Jonathan Alter
One Nation Under Medicare
Obama must make insurers compete.
Published Jun 20, 2009
From the magazine issue dated Jun 29, 2009
"That was pretty impressive, wasn't it?" President Obama said with a smile after he slapped a fly that was buzzing around him during an interview last week. "I got it. I got the sucker."
If only slapping around the players in the health-care reform debate were so easy.

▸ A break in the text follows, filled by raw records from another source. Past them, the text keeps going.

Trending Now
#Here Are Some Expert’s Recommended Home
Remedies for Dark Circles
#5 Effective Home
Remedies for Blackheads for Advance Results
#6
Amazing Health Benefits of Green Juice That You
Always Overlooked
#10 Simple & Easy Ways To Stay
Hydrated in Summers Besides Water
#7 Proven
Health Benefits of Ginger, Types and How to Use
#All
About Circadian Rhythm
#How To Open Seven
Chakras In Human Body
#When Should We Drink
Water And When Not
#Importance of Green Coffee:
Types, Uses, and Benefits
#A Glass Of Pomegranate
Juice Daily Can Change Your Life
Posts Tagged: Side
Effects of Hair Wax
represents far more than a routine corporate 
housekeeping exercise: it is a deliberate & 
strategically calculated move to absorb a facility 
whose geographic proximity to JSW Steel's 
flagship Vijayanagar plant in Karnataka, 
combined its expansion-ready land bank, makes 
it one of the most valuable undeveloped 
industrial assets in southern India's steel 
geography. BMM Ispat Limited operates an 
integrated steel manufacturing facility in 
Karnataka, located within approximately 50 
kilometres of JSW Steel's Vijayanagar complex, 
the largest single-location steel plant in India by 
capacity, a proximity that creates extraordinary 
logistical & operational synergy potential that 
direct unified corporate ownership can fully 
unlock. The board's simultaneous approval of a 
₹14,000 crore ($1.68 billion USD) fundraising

The annoying creatures he has to contend with this summer are the bickering stakeholders in a $2.1 trillion market that makes up 16 percent of the economy.
Obama's got good odds of getting some kind of bill this year. But will the country see real reform that both expands coverage and cuts long-term costs? Or will the legislation include lots of necessary but insufficient changes that leave it well short of transformational? That depends on whether Obama gets approval for a "public option"—a choice that would allow people to keep their insurance or buy into the same kind of plan offered to members of Congress. The latter is—let's face it—Medicare with a different way to pay for it.
But why would we want more Medicare? Isn't Medicare a mess? Well, yes and no. The fabulously popular free health-insurance program for the elderly is running out of money, thanks to exploding costs. But the administration of Medicare is a miracle of low overhead and a model, despite all the fraud and abuse, of what government can do right. Three percent of Medicare's premiums go for administrative costs. By contrast, 10 to 20 percent of private-insurance premiums go for administrative costs. Roll that figure around on your tongue. When you swallow and digest it, you'll understand that any hope of significantly reducing health-care costs depends on a public option.
Reducing those costs has always been Obama's focus. Unfortunately, the upfront cost of, well, cutting those costs just went from $1 trillion to $1.6 trillion last week when the nonpartisan Congressional Budget Office priced the version of the bill that the Senate Finance Committee put forward. It's not going to go on the credit card—that's settled. So where's the money going to come from?
Partly from taxes. Unions and some rich people won't like it, but we're coming to the end of the era when cosmetic enhancements are not only covered by insurance but the premiums are fully tax-deductible. Why should the taxpayers subsidize 40 percent of the cost of a designer smile?